§ Entries provided
= = =

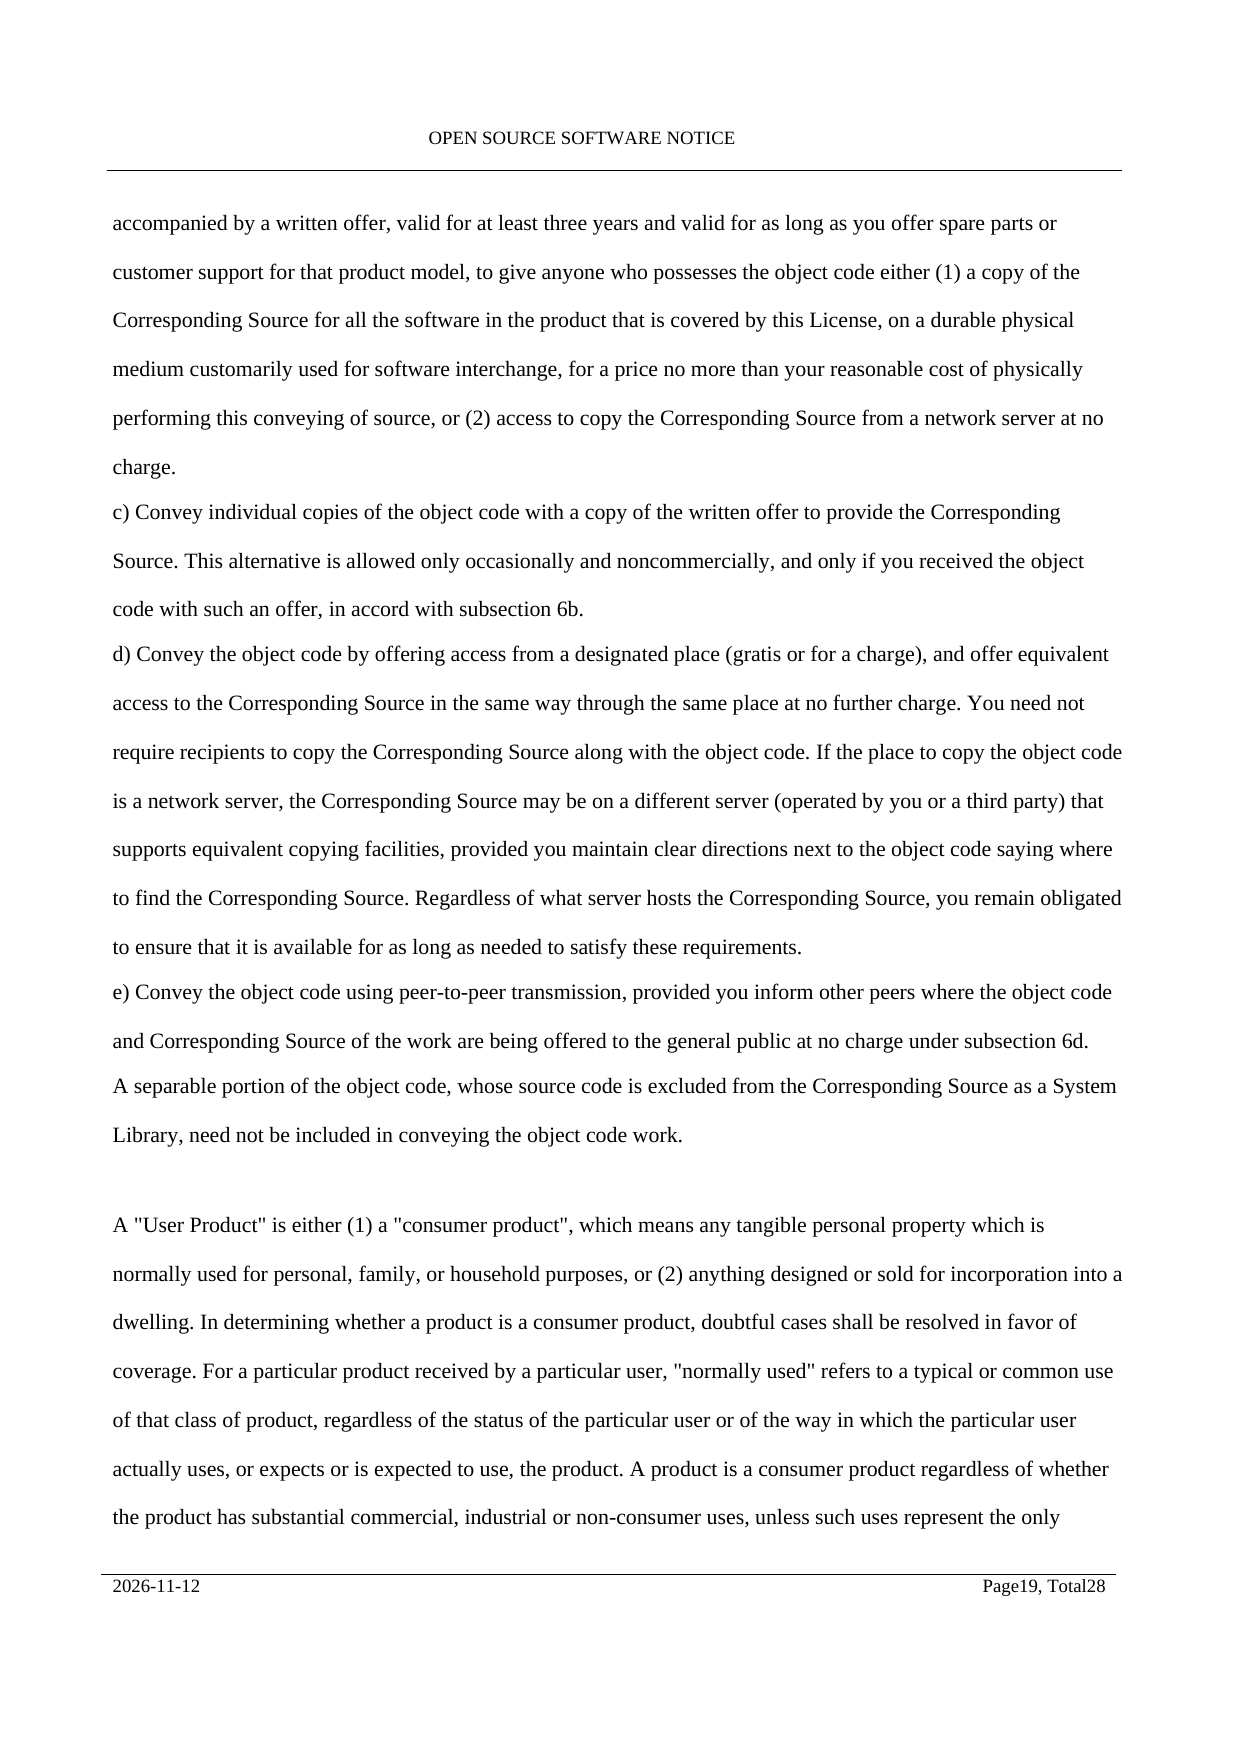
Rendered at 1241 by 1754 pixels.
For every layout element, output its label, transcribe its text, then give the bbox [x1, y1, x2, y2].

text c) Convey individual copies of the object code with a copy of the written offer to provide the Corresponding Source. This alternative is allowed only occasionally and noncommercially, and only if you received the object code with such an offer, in accord with subsection 6b. [112, 495, 1128, 625]
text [112, 206, 1128, 483]
text d) Convey the object code by offering access from a designated place (gratis or for a charge), and offer equivalent access to the Corresponding Source in the same way through the same place at no further charge. You need not require recipients to copy the Corresponding Source along with the object code. If the place to copy the object code is a network server, the Corresponding Source may be on a different server (operated by you or a third party) that supports equivalent copying facilities, provided you maintain clear directions next to the object code saying where to find the Corresponding Source. Regardless of what server hosts the Corresponding Source, you remain obligated to ensure that it is available for as long as needed to satisfy these requirements. [112, 638, 1128, 963]
text e) Convey the object code using peer-to-peer transmission, provided you inform other peers where the object code and Corresponding Source of the work are being offered to the general public at no charge under subsection 6d. [112, 975, 1128, 1057]
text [112, 1208, 1128, 1533]
text A separable portion of the object code, whose source code is excluded from the Corresponding Source as a System Library, need not be included in conveying the object code work. [112, 1069, 1128, 1151]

= = =

§ What to do
Every line above gets copied exactly; none of the pictures do.

§ Written solution
Rendered at 1241 by 1754 pixels.
For every layout element, output its label, transcribe its text, then give the bbox [x1, y1, x2, y2].

text c) Convey individual copies of the object code with a copy of the written offer to provide the Corresponding Source. This alternative is allowed only occasionally and noncommercially, and only if you received the object code with such an offer, in accord with subsection 6b. [112, 495, 1128, 625]
text [112, 206, 1128, 483]
text d) Convey the object code by offering access from a designated place (gratis or for a charge), and offer equivalent access to the Corresponding Source in the same way through the same place at no further charge. You need not require recipients to copy the Corresponding Source along with the object code. If the place to copy the object code is a network server, the Corresponding Source may be on a different server (operated by you or a third party) that supports equivalent copying facilities, provided you maintain clear directions next to the object code saying where to find the Corresponding Source. Regardless of what server hosts the Corresponding Source, you remain obligated to ensure that it is available for as long as needed to satisfy these requirements. [112, 638, 1128, 963]
text e) Convey the object code using peer-to-peer transmission, provided you inform other peers where the object code and Corresponding Source of the work are being offered to the general public at no charge under subsection 6d. [112, 975, 1128, 1057]
text [112, 1208, 1128, 1533]
text A separable portion of the object code, whose source code is excluded from the Corresponding Source as a System Library, need not be included in conveying the object code work. [112, 1069, 1128, 1151]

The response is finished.